Monsieur le président, madame la secrétaire d'État, mes chers collègues, ayant entendu, hier, le poignant témoignage de Mme la présidente Muguette Dini, je souhaiterais à mon tour vous rapporter une histoire véridique sur ce sujet des violences morales ou psychologiques.
Elle est arrivée à une personne qui m’est proche. Je la nommerai Julie.
Julie, trente-huit ans, en instance de divorce, mère de deux enfants, rencontre un jour un homme de dix ans son aîné, aux allures de prince charmant, galant, bien éduqué, issu soi-disant d’une grande famille. Elle tombe éperdument amoureuse de ce Pierre, qui, très vite, s’installe chez elle. Deux mois à peine après le début de leur relation, Pierre devient ponctuellement, dans un premier temps, agressif, méprisant à l’égard de Julie, critiquant la maison qu’elle loue, l’éducation qu’elle donne à ses enfants, ses capacités professionnelles, son physique, ses amis, sa famille… Tout y passe !
Elle ne revient pas de cette attitude si soudaine, mais elle lui donne des excuses, encore et toujours des excuses : Julie est sous l’emprise de cet homme. Il se rend indispensable dans le quotidien de la jeune femme, qui perd son emploi, subit un divorce difficile et se trouve dans une situation financière de plus en plus critique.
Agent immobilier, elle décide de monter sa propre affaire. Pierre se propose de créer son site Internet et enregistre le nom de domaine du site en son nom propre, sans en prévenir Julie, qui n’a aucune connaissance en matière de droit de l’internet.

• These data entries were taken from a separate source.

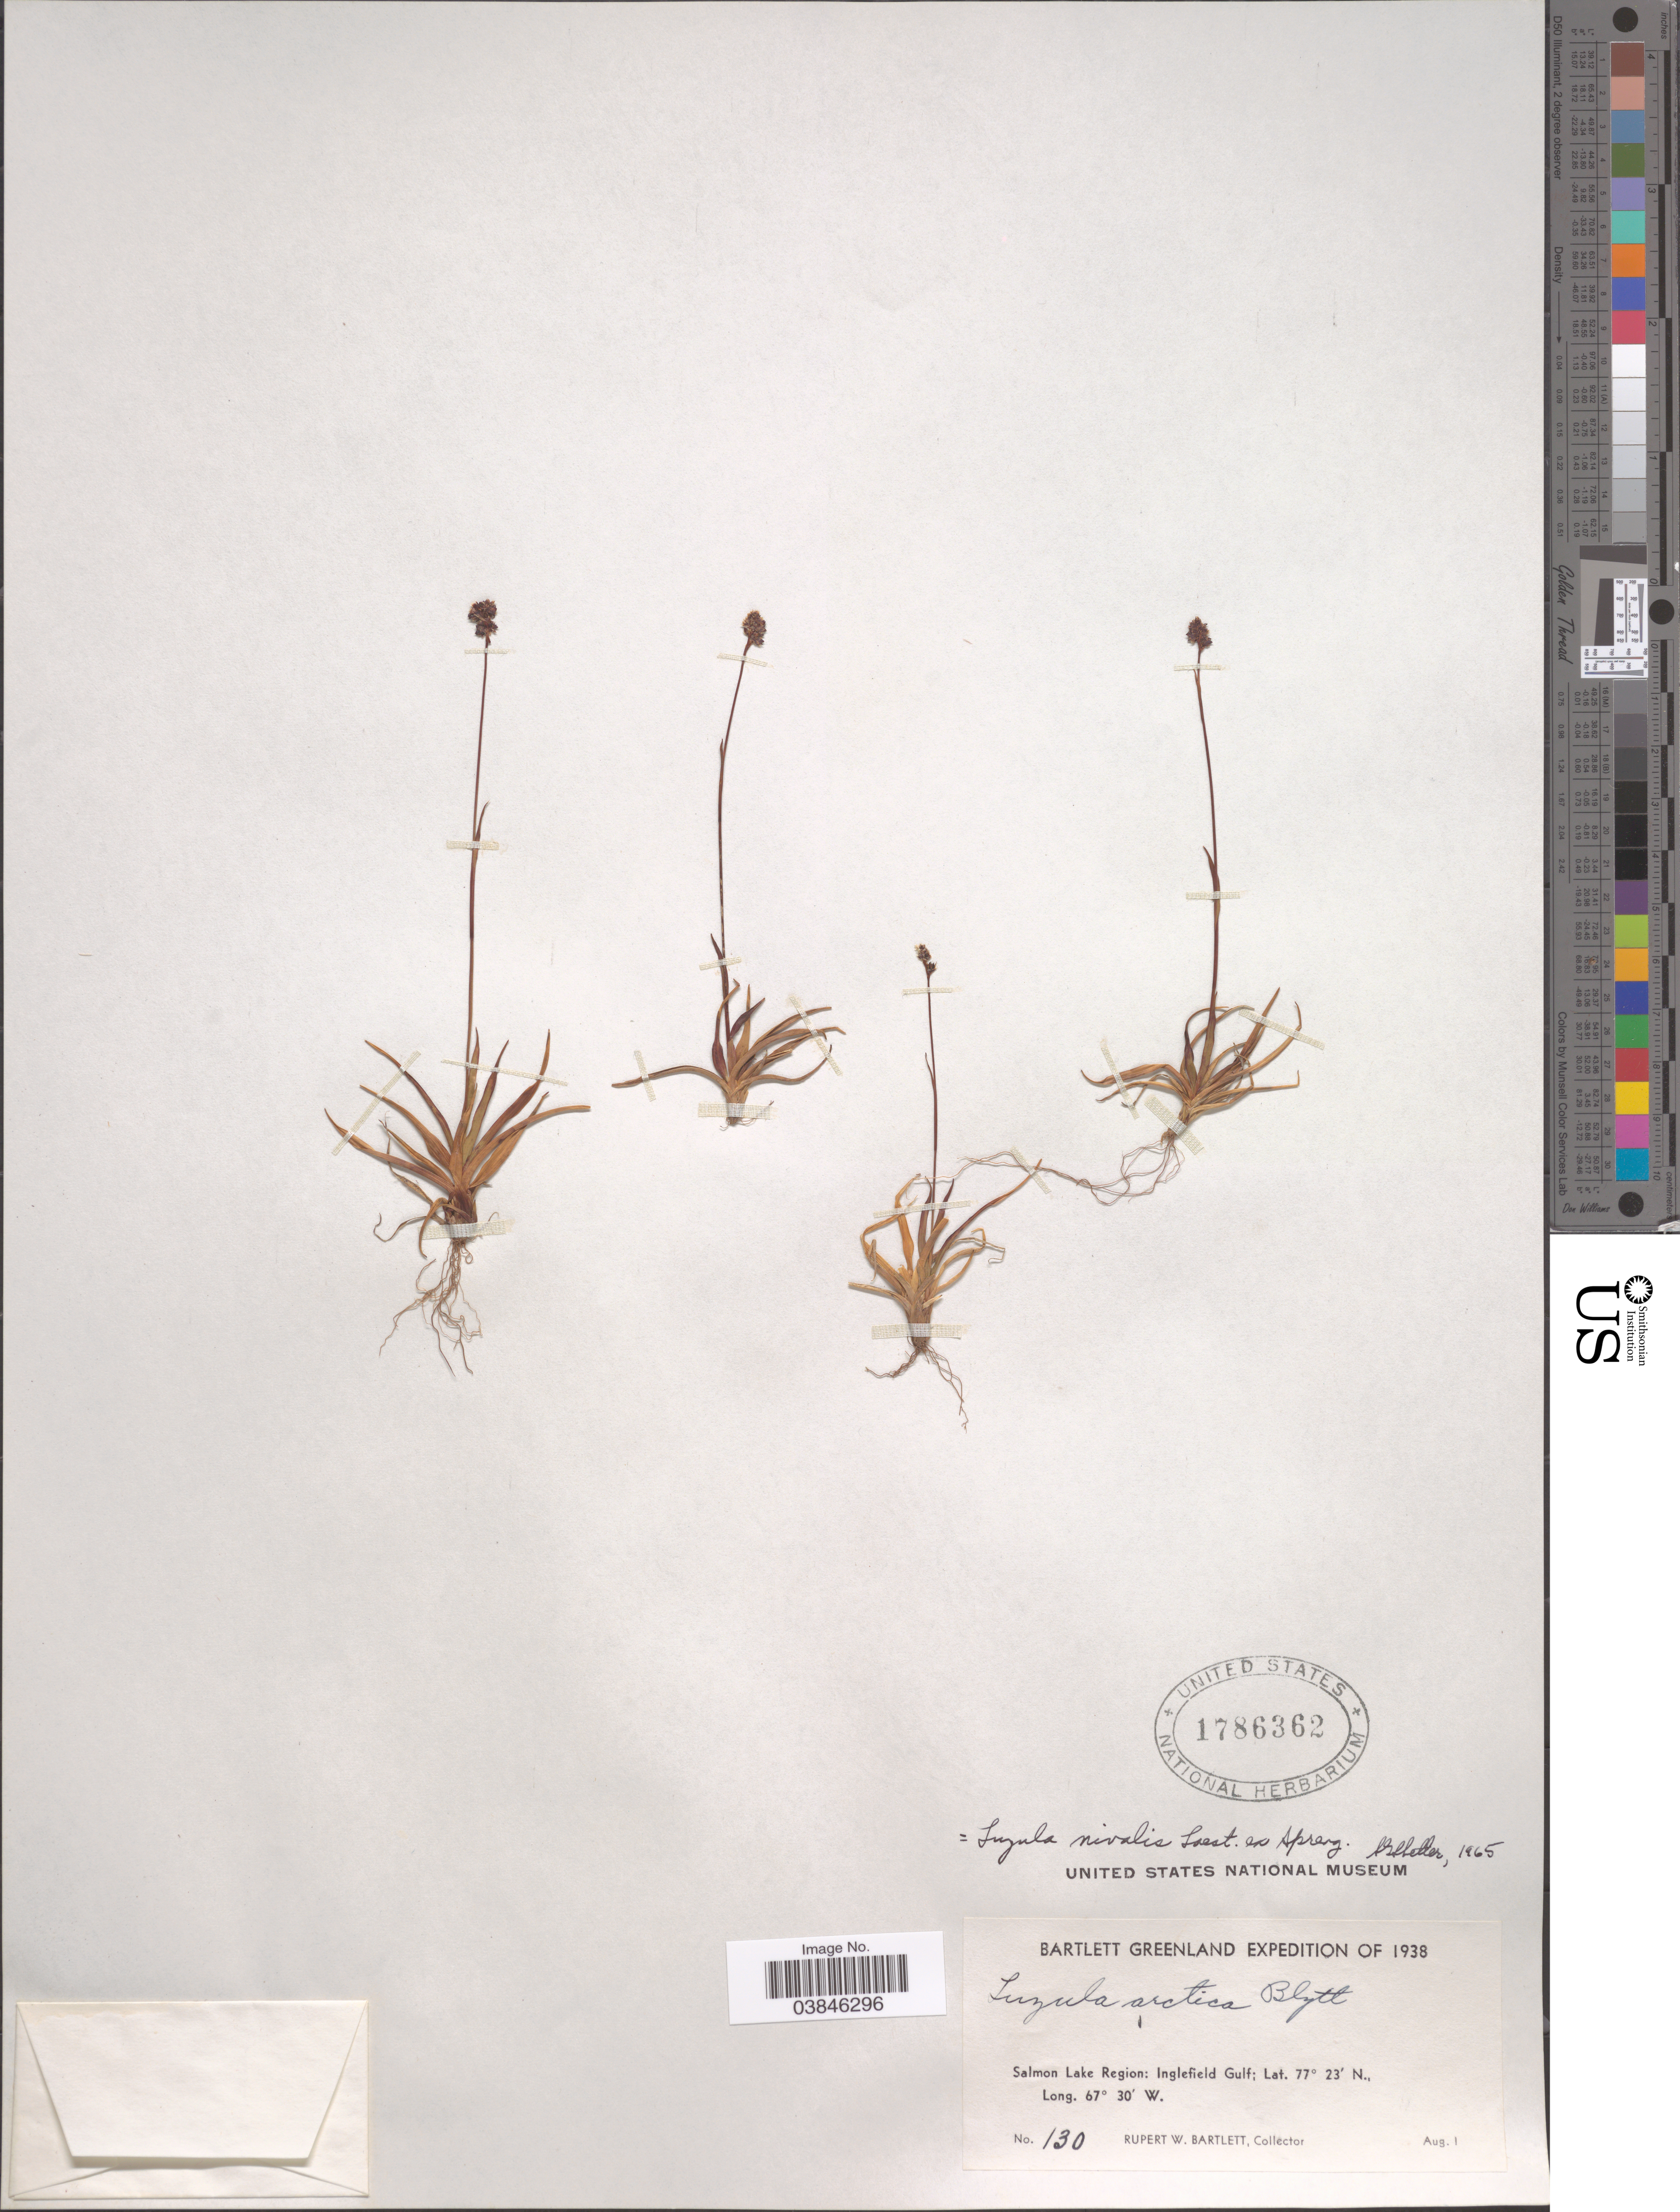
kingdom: Plantae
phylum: Tracheophyta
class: Liliopsida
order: Poales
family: Juncaceae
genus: Luzula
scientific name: Luzula nivalis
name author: (Laest.) Spreng.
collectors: R. W. Bartlett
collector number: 130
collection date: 1938-08-01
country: Greenland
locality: Salmon Lake Region: Inglefield Gulf.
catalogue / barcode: US 1786362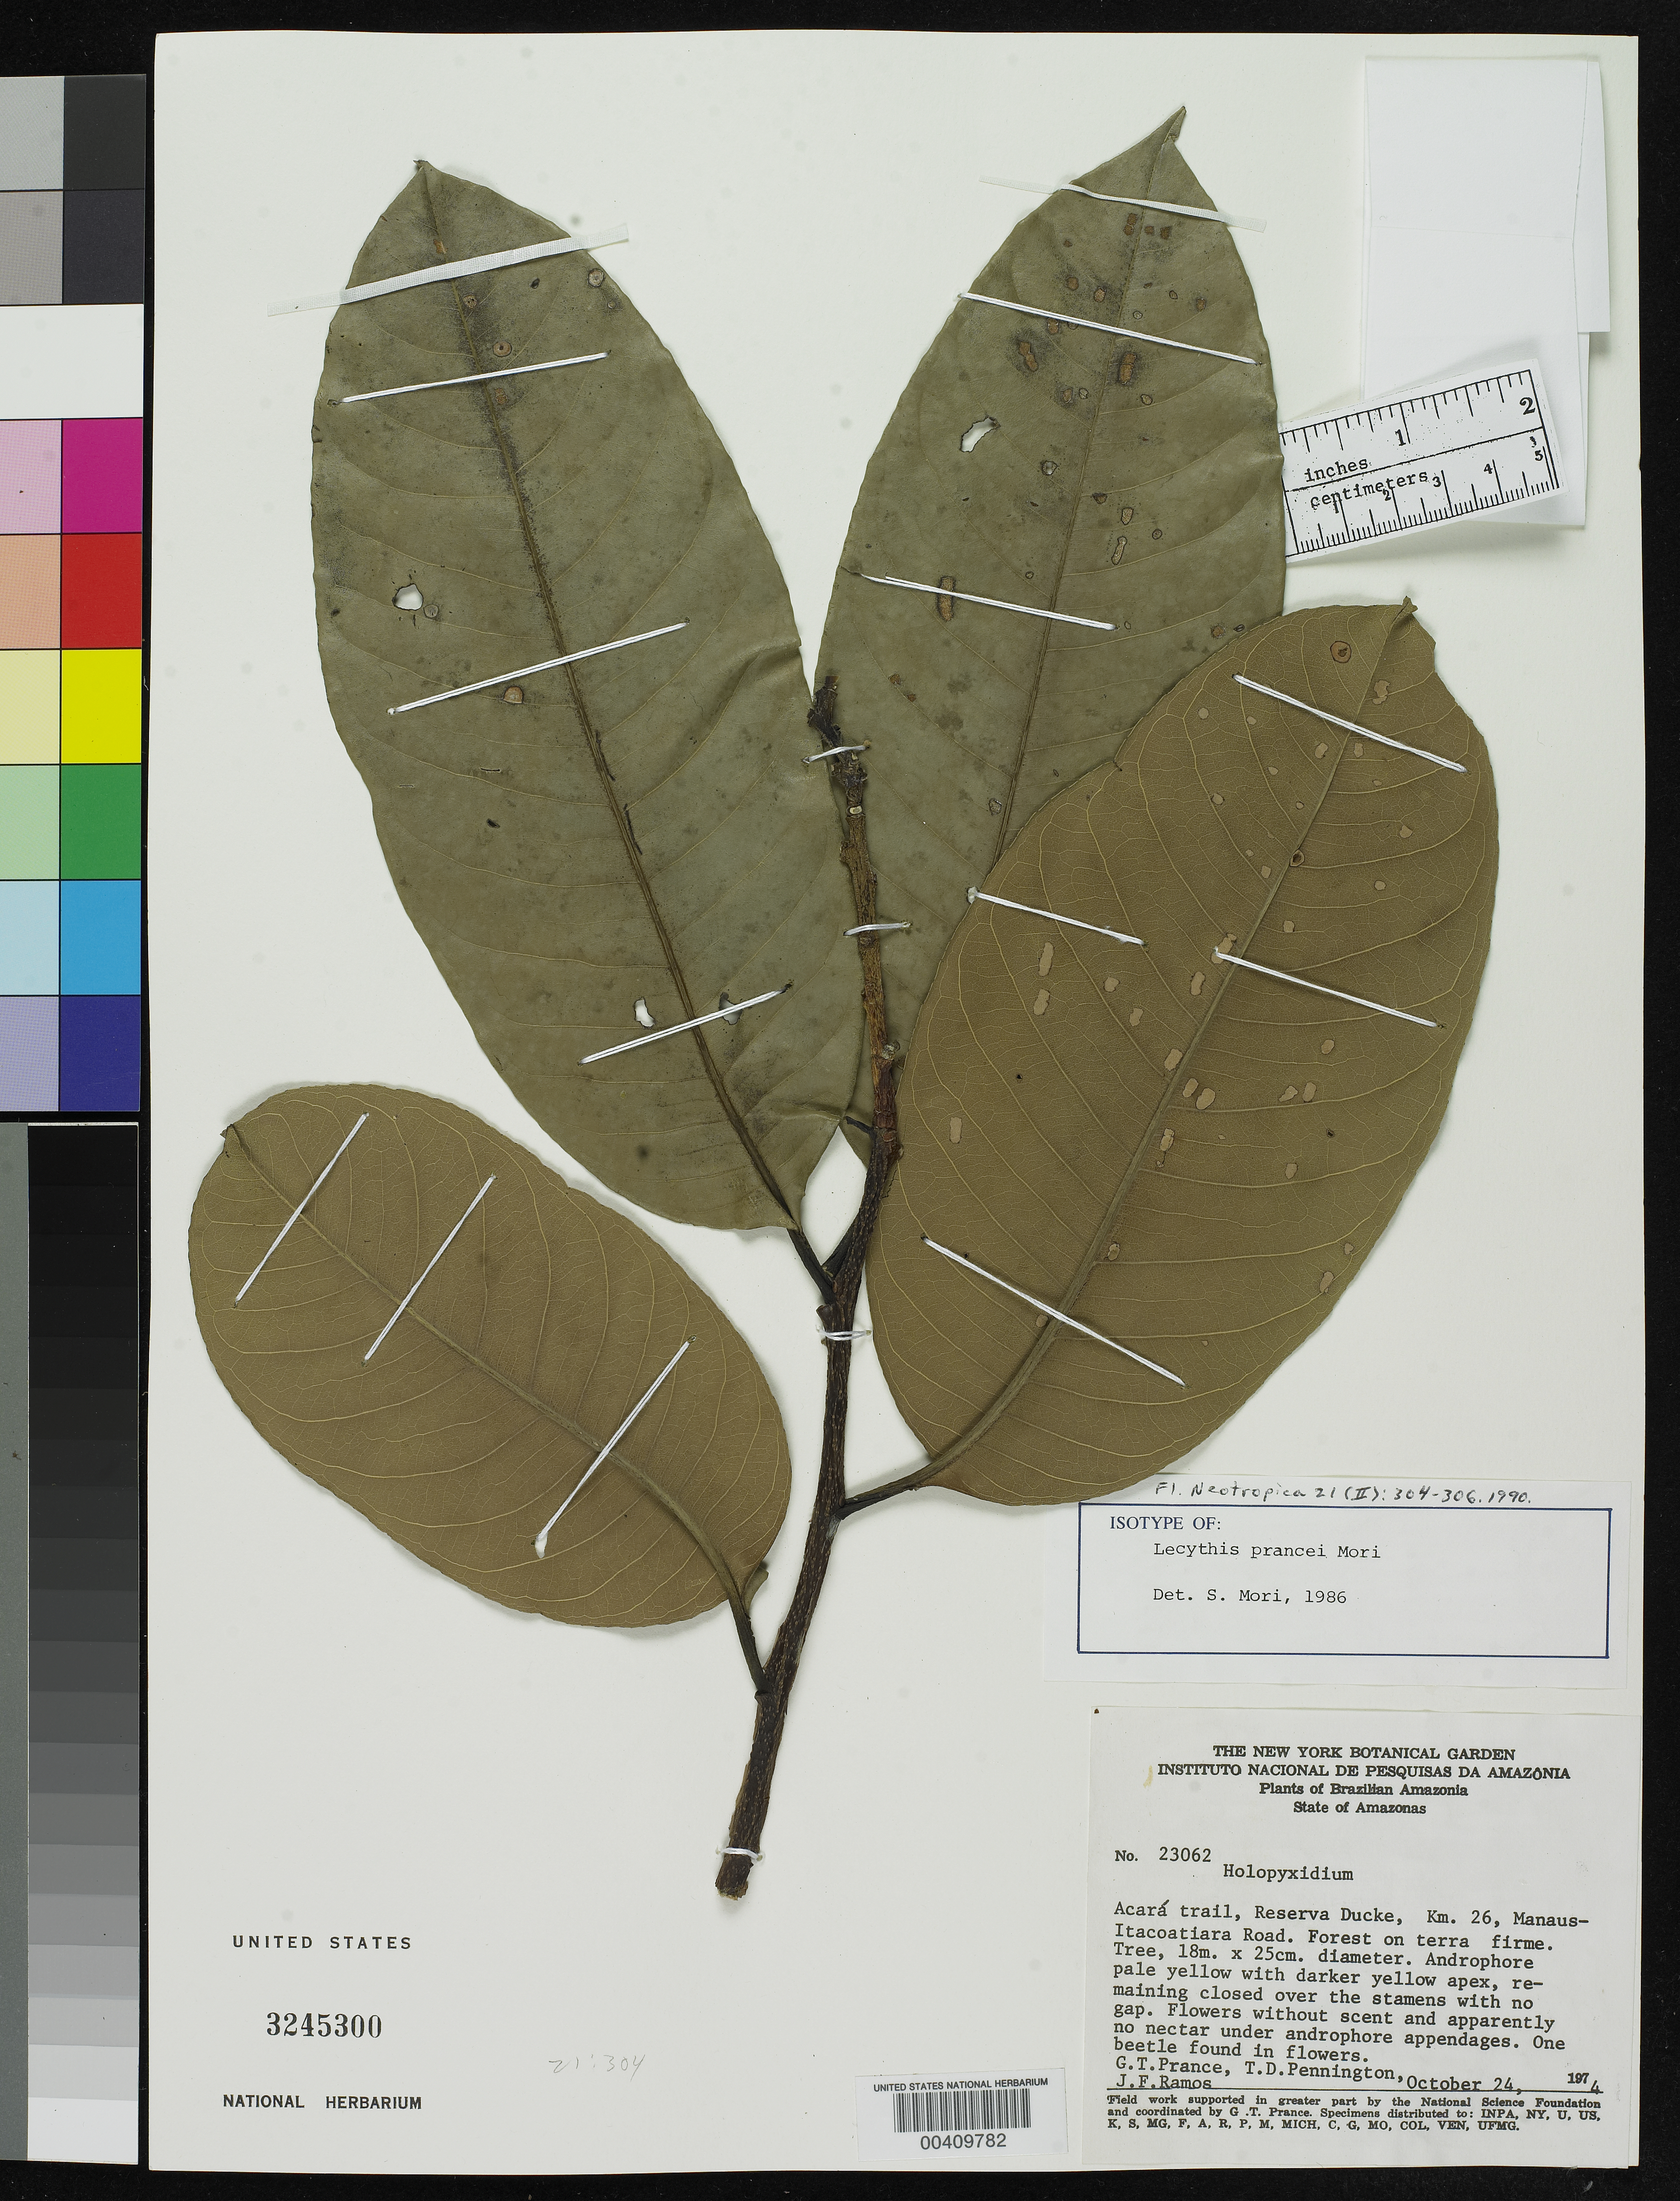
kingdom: Plantae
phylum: Tracheophyta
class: Magnoliopsida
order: Ericales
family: Lecythidaceae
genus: Lecythis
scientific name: Lecythis prancei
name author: S.A. Mori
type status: Isotype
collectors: G. T. Prance, T. D. Pennington & J. F. Ramos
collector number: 23062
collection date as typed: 24 Oct 1974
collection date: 1974-10-24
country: Brazil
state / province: Amazonas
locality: Acara Trail, Reserva Ducke, km 26, Manaus-Itacoatiara road.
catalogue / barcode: US 3245300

Julie se noie dans ses soucis professionnels et personnels. Pierre en profite pour lui plonger plus encore la tête sous l’eau, la traitant constamment d’incapable, l’isolant de sa famille et de ses amis, la renvoyant constamment à un pseudo-mal-être psychologique. Pierre vit aux frais de la jeune femme et refuse toute contribution au loyer ou taxes qu’elle paye. Il se livre à une véritable entreprise de démolition psychologique de cette jeune femme, pourtant très intelligente et très forte.
N’en pouvant plus et finissant par se rendre compte du danger que représente cet homme, elle ose le quitter un an et demi plus tard. Et là, c’est le déluge : harcèlement, méchancetés, menaces, notamment de fermeture de son agence, envois de textos malveillants à ses enfants, à ses amis…
Pierre lui fait valoir que, sans lui, elle n’est rien, qu’elle est malade psychologiquement, qu’elle est folle. Or Julie n’a jamais eu de problèmes psychologiques ; elle a été mariée pendant douze ans, sans la moindre vague. C’est une femme équilibrée, une mère très présente et aimante.
Il se livre à un piratage de tous ses comptes mails et Internet, saisit le site de son agence, inscrit son agence avec de fausses coordonnées sur un nombre incalculable de sites, usurpant son identité, faisant perdre à la jeune femme tout contact avec ses clients. Il fait en sorte qu’elle subisse un contrôle de l’URSSAF, rôde constamment autour de chez elle, la poursuit en voiture, la harcèle sans cesse, la menace au téléphone et par SMS, la diffame auprès de ses confrères, lui coupe son téléphone à la maison et la prive du moindre accès à une adresse électronique valide.
Julie, réellement terrorisée par cet homme, perd pied, ne parvient plus à travailler sereinement. De ce fait, elle perd de nombreux clients. Elle prend néanmoins le chemin de la gendarmerie, où elle portera plusieurs fois plainte pour harcèlement, piratage informatique, menaces, diffamation, appels malveillants, usurpation d’identité. Bien entendu, elle a suffisamment de preuves de ce qu’elle avance, avec les nombreuses traces écrites dont elle dispose.
Entre-temps, Julie a fait sa propre enquête et a retrouvé une des anciennes victimes de Pierre, Hélène, qui, elle aussi, avait porté plainte contre lui cinq ans plus tôt. Il avait notamment tenté, alors qu’elle était au volant de sa voiture, de la faire sortir de la route – il aurait pu la tuer ! –, avait crevé ses pneus à maintes reprises, avait porté des coups sur elle, rôdait autour de chez elle, où il s’introduisait sans scrupule.
Hélène, malgré des témoignages et des preuves, n’avait pas obtenu une reconnaissance de son statut de victime ni la culpabilité de Pierre et avait dû fuir à l’étranger pour être tranquille. Elle savait que Pierre recommencerait et décide donc de joindre son témoignage et sa plainte au dossier de Julie.
Ce n’est que cinq mois plus tard – cinq mois d’enfer pour Julie – que Pierre est convoqué en gendarmerie et placé pour quelques heures en garde à vue.